Event summary combining transcript, slides, and related documents.

Logotype for Banca Sistema S p A

H2 2024 earnings summary

29 May, 2026

Executive summary

  • Bank of Italy's inspection led to stricter loan classification, governance changes, and required reclassification of past due loans, reducing exposures from €372m in 1H24 to €256m in 4Q24, and prompted a three-year capital plan and potential board changes.

  • Net income rose to €25.2 million, up 53% year-over-year, or +20% excluding an €8 million write-back tied to a municipality under conservatorship.

  • Operational performance showed a decisive recovery in revenues and profitability, with strong growth in core business lines and commission income.

  • Capital ratios remained above SREP requirements after reclassification, with CET1 at 13.3% and Total Capital at 16.1% at year-end.

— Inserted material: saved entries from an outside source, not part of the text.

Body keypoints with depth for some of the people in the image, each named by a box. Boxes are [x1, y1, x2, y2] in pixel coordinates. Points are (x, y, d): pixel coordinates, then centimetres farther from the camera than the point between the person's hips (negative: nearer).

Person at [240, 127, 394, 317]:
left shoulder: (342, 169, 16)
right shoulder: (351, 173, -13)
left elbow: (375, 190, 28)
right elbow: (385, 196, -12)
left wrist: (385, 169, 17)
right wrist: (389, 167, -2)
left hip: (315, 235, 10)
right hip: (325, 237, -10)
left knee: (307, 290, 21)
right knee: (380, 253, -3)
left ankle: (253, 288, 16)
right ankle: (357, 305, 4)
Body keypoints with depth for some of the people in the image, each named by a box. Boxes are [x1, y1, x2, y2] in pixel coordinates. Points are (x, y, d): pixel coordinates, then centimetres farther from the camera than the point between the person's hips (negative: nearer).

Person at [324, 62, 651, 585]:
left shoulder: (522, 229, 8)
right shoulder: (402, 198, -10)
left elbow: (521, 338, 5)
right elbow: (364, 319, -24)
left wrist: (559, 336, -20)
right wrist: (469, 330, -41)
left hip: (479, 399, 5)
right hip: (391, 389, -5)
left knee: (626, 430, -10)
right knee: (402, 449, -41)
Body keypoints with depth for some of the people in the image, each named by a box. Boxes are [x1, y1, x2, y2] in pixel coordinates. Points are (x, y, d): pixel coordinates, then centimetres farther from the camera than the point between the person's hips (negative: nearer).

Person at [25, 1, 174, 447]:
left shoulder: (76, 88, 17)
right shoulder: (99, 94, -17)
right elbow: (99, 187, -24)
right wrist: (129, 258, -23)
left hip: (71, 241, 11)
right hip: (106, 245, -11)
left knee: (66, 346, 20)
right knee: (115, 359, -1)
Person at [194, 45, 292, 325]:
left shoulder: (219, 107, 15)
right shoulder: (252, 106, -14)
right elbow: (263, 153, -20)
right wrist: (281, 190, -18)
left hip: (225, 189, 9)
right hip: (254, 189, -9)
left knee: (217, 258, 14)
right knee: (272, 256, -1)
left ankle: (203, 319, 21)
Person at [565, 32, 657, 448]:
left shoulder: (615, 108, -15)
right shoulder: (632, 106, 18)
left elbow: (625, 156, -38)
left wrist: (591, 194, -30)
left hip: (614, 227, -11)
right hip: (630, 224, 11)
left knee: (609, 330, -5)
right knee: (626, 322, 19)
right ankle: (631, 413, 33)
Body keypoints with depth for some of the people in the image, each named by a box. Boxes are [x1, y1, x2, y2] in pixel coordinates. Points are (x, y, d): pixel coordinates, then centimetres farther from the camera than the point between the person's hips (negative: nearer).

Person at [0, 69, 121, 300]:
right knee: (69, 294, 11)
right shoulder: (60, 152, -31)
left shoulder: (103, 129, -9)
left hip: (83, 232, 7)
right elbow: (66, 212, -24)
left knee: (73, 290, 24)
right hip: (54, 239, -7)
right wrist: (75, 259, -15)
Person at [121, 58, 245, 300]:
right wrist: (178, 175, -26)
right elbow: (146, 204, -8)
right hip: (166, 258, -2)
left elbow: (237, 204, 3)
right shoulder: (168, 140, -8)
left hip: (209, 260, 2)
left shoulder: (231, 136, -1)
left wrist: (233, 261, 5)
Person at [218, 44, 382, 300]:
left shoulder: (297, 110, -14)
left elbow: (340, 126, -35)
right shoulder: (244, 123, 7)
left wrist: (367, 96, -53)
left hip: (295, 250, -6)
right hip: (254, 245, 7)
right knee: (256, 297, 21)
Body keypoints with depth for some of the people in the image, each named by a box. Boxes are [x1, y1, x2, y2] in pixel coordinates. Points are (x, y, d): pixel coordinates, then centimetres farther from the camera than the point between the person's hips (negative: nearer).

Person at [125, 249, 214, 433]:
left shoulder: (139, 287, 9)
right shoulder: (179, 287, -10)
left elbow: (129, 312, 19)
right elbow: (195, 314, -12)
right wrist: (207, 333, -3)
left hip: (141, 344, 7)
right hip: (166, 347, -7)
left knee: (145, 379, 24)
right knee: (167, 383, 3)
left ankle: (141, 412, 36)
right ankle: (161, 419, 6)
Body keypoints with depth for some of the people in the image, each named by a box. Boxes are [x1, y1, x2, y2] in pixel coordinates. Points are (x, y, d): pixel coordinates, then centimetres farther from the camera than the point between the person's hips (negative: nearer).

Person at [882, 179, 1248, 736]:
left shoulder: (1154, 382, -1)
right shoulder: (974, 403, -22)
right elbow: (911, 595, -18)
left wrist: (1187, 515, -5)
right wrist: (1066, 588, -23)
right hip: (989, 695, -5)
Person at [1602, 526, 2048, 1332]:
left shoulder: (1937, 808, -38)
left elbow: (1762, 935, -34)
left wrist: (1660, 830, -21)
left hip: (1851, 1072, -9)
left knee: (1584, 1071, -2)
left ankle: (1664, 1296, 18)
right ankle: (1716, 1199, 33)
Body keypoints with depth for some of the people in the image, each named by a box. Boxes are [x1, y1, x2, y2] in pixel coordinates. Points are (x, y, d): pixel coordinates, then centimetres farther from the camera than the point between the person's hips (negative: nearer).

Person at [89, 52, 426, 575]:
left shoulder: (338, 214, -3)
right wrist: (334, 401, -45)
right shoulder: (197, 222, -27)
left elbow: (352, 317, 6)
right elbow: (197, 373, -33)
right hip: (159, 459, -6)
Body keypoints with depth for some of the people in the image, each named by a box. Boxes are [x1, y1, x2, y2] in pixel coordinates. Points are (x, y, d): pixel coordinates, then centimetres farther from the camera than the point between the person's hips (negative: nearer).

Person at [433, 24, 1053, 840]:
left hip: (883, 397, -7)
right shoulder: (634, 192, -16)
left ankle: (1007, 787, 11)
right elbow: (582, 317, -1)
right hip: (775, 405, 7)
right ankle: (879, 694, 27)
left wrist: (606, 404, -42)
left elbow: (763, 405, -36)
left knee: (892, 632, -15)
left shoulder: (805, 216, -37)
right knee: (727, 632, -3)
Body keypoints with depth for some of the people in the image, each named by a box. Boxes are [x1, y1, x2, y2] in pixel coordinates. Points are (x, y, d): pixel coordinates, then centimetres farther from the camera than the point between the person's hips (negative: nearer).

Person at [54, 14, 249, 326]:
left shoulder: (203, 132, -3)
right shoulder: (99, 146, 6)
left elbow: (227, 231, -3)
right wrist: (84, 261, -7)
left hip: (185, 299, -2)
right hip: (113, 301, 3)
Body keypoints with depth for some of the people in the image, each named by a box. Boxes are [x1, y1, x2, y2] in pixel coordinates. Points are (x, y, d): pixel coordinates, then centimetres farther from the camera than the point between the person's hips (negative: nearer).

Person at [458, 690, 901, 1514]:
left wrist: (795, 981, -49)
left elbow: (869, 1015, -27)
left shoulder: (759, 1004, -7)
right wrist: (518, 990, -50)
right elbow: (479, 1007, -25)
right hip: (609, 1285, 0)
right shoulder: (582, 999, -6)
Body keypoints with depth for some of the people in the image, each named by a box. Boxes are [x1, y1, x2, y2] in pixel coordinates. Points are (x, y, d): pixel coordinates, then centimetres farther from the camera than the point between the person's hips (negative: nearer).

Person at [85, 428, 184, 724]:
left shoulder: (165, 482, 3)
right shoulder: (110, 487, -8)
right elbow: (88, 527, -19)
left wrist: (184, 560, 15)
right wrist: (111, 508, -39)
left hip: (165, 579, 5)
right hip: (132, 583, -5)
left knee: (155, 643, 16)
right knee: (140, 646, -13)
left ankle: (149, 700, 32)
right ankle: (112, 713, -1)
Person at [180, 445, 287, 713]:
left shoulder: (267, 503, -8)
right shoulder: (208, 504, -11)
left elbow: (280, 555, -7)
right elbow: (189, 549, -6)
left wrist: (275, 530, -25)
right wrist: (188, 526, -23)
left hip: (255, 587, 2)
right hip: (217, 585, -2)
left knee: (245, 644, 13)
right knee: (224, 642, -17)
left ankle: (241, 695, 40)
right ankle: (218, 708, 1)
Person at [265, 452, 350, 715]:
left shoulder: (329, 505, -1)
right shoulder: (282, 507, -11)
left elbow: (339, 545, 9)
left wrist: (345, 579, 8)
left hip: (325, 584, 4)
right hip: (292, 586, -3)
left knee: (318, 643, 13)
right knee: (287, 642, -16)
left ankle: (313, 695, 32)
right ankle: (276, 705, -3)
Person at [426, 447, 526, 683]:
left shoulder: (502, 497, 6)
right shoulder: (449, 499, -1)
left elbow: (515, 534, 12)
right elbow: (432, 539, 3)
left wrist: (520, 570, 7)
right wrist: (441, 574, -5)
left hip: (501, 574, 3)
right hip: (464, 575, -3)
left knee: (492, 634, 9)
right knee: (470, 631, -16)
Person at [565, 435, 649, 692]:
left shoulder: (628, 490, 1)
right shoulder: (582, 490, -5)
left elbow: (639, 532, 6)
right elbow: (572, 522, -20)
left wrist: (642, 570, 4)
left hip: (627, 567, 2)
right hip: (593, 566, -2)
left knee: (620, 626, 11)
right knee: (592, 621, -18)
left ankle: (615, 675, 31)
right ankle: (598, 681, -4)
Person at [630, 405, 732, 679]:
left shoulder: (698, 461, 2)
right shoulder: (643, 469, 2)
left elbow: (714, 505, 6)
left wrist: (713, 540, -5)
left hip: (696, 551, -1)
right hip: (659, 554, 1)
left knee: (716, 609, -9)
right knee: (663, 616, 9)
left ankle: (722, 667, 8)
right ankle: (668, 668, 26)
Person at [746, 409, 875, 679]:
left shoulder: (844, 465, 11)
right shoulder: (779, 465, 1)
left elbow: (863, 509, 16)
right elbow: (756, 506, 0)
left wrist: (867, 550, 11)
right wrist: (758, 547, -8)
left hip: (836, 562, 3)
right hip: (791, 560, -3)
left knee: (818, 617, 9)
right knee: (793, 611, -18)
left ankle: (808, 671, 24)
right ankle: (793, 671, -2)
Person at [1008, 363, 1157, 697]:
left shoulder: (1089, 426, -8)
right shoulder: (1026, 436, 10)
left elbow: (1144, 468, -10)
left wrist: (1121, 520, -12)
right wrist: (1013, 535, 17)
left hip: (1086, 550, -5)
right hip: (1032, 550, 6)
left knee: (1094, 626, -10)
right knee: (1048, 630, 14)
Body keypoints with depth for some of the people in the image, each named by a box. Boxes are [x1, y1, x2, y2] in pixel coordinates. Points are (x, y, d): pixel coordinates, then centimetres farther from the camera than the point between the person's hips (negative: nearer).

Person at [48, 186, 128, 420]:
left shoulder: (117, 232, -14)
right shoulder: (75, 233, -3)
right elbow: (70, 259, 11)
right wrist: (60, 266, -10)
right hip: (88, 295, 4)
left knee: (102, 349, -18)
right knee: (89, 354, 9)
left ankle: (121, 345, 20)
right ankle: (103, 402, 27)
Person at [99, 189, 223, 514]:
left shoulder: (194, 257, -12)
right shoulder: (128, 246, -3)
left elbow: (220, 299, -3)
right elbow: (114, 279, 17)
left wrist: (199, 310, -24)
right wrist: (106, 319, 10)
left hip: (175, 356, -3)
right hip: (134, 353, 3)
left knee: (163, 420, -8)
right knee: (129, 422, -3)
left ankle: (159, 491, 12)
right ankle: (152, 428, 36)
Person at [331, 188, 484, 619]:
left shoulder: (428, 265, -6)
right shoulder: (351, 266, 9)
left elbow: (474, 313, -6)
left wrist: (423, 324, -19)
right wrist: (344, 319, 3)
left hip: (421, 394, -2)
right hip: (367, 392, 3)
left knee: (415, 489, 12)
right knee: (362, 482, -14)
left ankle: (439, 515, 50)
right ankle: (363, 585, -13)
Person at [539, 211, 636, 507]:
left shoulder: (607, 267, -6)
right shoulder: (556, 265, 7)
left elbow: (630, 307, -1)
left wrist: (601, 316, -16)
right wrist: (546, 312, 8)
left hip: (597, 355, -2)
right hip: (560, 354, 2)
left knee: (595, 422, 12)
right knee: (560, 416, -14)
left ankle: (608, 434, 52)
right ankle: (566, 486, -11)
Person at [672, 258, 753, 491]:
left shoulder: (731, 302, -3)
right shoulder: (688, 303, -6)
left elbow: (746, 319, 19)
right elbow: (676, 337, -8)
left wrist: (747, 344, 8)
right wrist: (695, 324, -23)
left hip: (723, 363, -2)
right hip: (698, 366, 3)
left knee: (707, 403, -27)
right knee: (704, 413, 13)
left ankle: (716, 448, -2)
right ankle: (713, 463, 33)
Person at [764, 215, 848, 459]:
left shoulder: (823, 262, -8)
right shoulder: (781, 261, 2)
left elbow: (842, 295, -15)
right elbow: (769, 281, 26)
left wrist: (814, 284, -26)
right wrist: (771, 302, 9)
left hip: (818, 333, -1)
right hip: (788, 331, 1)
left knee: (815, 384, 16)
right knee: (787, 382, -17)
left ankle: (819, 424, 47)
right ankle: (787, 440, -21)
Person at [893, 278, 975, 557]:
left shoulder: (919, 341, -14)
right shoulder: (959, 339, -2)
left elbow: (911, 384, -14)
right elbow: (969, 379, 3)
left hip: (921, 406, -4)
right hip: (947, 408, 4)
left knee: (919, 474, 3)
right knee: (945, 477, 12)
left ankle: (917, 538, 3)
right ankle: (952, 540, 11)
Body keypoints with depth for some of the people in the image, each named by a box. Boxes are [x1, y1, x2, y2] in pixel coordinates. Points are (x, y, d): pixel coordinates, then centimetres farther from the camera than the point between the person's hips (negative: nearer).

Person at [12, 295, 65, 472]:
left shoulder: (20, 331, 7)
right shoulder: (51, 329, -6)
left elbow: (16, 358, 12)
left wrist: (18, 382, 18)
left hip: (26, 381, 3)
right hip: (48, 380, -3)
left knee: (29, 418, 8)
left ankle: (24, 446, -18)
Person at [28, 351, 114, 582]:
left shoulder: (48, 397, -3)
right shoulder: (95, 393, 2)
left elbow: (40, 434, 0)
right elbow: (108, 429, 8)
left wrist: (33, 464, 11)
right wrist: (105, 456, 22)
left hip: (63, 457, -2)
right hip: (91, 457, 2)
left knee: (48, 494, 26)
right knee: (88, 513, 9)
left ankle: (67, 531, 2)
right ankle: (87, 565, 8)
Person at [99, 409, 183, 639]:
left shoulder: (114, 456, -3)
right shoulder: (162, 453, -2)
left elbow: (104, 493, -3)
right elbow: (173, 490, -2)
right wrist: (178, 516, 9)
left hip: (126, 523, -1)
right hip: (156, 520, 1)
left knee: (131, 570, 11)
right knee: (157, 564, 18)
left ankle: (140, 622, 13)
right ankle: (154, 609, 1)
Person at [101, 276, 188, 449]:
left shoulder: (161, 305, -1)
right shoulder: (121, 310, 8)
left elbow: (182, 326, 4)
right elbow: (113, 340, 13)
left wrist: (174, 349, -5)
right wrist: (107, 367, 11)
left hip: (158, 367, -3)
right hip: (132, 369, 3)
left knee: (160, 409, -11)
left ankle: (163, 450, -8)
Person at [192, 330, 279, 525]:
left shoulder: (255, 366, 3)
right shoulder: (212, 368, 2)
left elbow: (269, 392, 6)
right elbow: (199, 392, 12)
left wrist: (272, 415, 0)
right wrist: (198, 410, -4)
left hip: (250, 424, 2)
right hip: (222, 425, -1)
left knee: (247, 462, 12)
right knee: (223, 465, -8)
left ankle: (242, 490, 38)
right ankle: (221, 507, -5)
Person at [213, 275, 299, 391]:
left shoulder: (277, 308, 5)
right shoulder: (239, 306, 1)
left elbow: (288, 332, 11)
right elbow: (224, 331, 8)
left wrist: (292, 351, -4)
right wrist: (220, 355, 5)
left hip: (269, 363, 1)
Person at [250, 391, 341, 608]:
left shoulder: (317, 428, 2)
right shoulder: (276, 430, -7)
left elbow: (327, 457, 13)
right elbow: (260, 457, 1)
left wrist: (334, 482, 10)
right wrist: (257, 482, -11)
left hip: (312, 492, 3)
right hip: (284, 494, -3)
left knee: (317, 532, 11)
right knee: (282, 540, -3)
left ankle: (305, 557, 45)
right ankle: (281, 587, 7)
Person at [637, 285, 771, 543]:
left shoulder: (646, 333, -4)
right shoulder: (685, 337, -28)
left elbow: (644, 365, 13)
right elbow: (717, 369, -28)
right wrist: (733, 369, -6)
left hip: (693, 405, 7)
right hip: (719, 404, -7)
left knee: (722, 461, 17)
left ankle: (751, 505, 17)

  • Actions are underway to address regulatory findings, including reclassification of loans and reduction of past-due exposures.

Financial highlights

  • Adjusted net interest income grew 18% year-over-year to €82.9 million; fees and commissions increased 36% to €26.7 million.

  • Total gross income rose 17–30% year-over-year, led by factoring, SME guaranteed loans, and pawn loans.

  • Group profit reached €25.2 million, or €19.8 million on an adjusted basis, excluding an €8 million writeback.

  • Factoring division net profit was €38.3 million (adjusted: €33 million); CQ division posted a €15.3 million loss; pawn-broking contributed €3.2 million.

  • Operating costs rose 7% year-over-year, mainly due to higher personnel expenses, business plan implementation, and one-off administrative costs.

Outlook and guidance

  • Uncertainty remains regarding the timing and amount of cash-in from the European Court of Human Rights ruling, which could significantly impact capital and profitability.

  • Ongoing regulatory headwinds, including CRR updates and EBA guidelines on default definition, are being addressed through capital optimization actions.

  • Cost of funding is trending down, which may support future profitability, especially in the CQ business.

  • CQ division expected to improve as legacy low-yield portfolio expires in 2025 and new business is originated.

  • Full impact of the KK acquisition in Portugal anticipated in 2025.